Staying away from the blog as long as I have, this time, starting to write is that much tougher. I have spent days wondering where to begin, starting posts and abandoning them, and finally, have decided to start afresh this time, taking up a place I visited in May 2011, as part of our summer vacation trip. We began our tour at Mount Abu, and then headed over to Udaipur, spending some wonderful days in the Lake City as well as Chittorgarh. Unlike my usual regular posts, the whole trip has been covered in fits and starts, one post here and another there. Here is yet another – this time about Ambaji.
Ambaji is a name for the mother goddess, whose temple gives the town its name. The temple is considered to be one among the 51 Shakti Peethas, (a story I will one day get around to writing), and is located in the Banaskantha district of Gujarat. The town is on the border of Gujarat and Rajasthan, about 45 Km from Mount Abu and 20 Km from Abu Road. We drove over from Mount Abu and spent a day at Ambaji, staying at the Holiday home run bythe Ambaji Mata Devasthan Trust.

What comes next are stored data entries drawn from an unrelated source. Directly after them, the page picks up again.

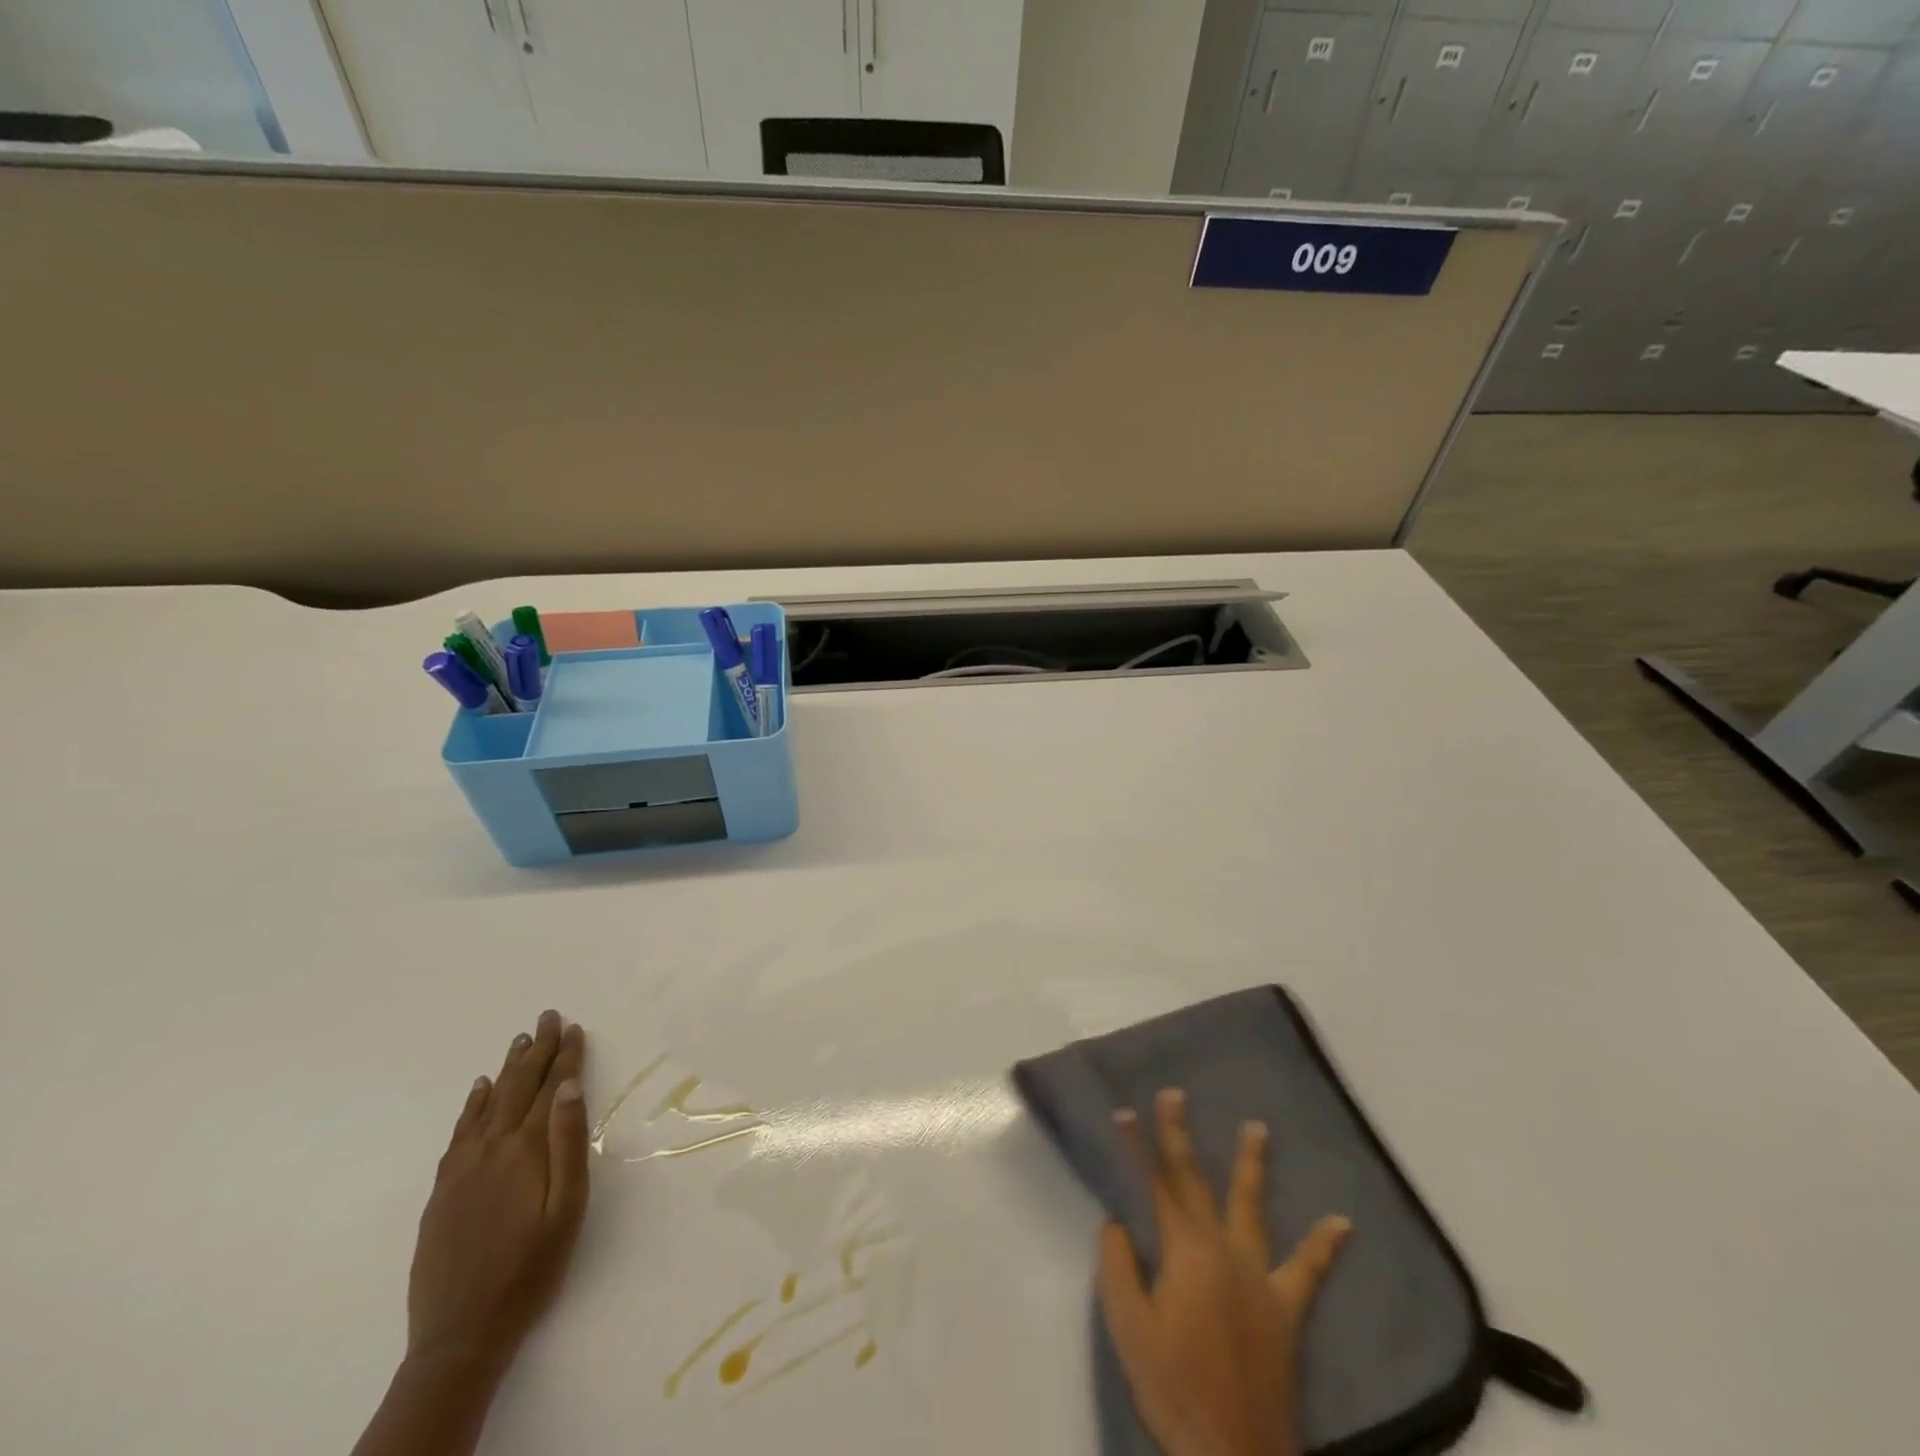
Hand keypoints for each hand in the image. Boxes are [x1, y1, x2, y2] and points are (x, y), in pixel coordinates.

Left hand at [406, 1010, 590, 1376]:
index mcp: (526, 1150)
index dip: (564, 1056)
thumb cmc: (530, 1268)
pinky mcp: (443, 1189)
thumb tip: (569, 1087)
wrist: (460, 1334)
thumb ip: (568, 1143)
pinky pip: (459, 1132)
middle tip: (548, 1016)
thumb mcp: (566, 1208)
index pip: (550, 1089)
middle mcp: (492, 1148)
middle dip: (536, 1050)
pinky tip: (478, 1090)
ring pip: (488, 1103)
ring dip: (506, 1069)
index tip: (574, 1027)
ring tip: (519, 1041)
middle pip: (517, 1087)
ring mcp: (462, 1168)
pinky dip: (471, 1105)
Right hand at [1098, 1089, 1350, 1455]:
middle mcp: (1223, 1251)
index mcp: (1185, 1253)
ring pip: (1252, 1209)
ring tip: (1258, 1128)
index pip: (1156, 1185)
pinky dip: (1324, 1246)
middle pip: (1197, 1183)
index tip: (1125, 1111)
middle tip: (1175, 1094)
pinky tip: (1341, 1223)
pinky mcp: (1286, 1312)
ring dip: (1251, 1166)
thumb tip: (1118, 1223)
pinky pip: (1308, 1273)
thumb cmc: (1174, 1390)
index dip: (1139, 1147)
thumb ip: (1119, 1267)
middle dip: (1180, 1136)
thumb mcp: (1128, 1328)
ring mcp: (1260, 1279)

The rooms were surprisingly clean and comfortable, considering that these were maintained by the temple, and we spent a day roaming, visiting a number of temples around.
The town is a small one, situated around the temple of Arasuri Ambaji, a name which comes from the hill ranges surrounding the temple – Arasur. These hills are rich in marble, and the stone is very much in evidence wherever you go. From the marble workers making beautiful items for sale, to the workshops specialising in marble shrines, to the temple itself, marble is all around!
The temple houses in the sanctum, not an image of the goddess, as in other temples, but a yantra or a symbolic form of the goddess. Photography is strictly prohibited, so no photos of the temple, sorry!
Being the summer vacation, the temple was packed with devotees. Most were from Gujarat or Rajasthan, but there were many others like us from other states too, and at first sight, the queue was rather intimidating. However, once we entered, we were surprised by the order and peace, in spite of all that crowd! Though there were a few shops outside the temple, the vendors had not troubled us. Inside, we saw shops on both sides of the path, and we overheard another visitor telling his family that these were the shops approved by the temple board for selling puja items as well as souvenirs. It was all well organised and neat, and while the vendors called out to us from their shops, none moved out of their area, or invaded our space in the queues. Such organisation in a temple was a surprise, to say the least!!! For once, it actually made me stray from the line and buy some offerings!
The queue was orderly all the way to the sanctum, where men and women were separated into different lines, which is where the usual chaos set in, making me feel more like I was in a normal temple! We had a quick darshan, and rushed out of the crowd, which was still waiting for that one extra glimpse before they were pushed out of the way! Some things never change, no matter how hard you try!!
Our main temple visit over, we had time to do some sightseeing. First on the list was Gabbar Hill – a hillock nearby, which is believed to be the original site of the Shakti Peeth, the place where Sati’s heart is believed to have fallen. (Yes, I will get around to writing the whole story soon!) The hill is also associated with Krishna, and it is believed that this was where he was brought for his first mundan – a ceremony where a child’s hair is removed for the first time. Besides this, the hill is also associated with various other legends, and is a much-visited place. However, the biggest draw here is not the small temple atop the steep hillock, but the ropeway, or cable car, which takes us there!
We joined the long queue for the ropeway, and ultimately found ourselves in one of the cable cars. There is also a footpath leading to the temple, and it is not a very difficult climb, apparently, for the devout rarely use the cable car, but the steps, which takes them a little more than an hour.
The view from the car was spectacular – though the scorching sun made things a bit too difficult to capture on camera.
We reached the top eventually, only to be confronted by a huge crowd, all heading into the tiny temple, which had an eternal flame as a symbol of the goddess. For a while, I wondered if I actually wanted to join the rush, but I had no choice, as the crowd pushed me towards the temple. This was so much more like the usual scene at a temple – my fellow devotees pushing me to get closer to the flame, a couple refusing to move out of the way, and the priest demanding money for keeping the eternal flame burning!!
We escaped from the chaos and headed to a small stall for refreshments as we waited for our turn to use the cable car for the way down. The magnificent view was worth all this and more, was what I thought as we made our way down eventually!
At the foothills once again, we couldn’t but help notice the enterprise of the ropeway management. While the waiting area for the cable car was a no-frills zone, the landing area was an entertainment park!! Giving in to Samhith’s demand for ice cream, we sat down, only to be pulled in as an audience for a puppet show!
It was a challenge to pull him away from the gaming zone, but we spent quite a while in the gardens, where he made the most of the swing, not allowing anyone else to get on!! Then there were the rabbits and love birds, and by the time we got out of the place, it was too late to go anywhere else!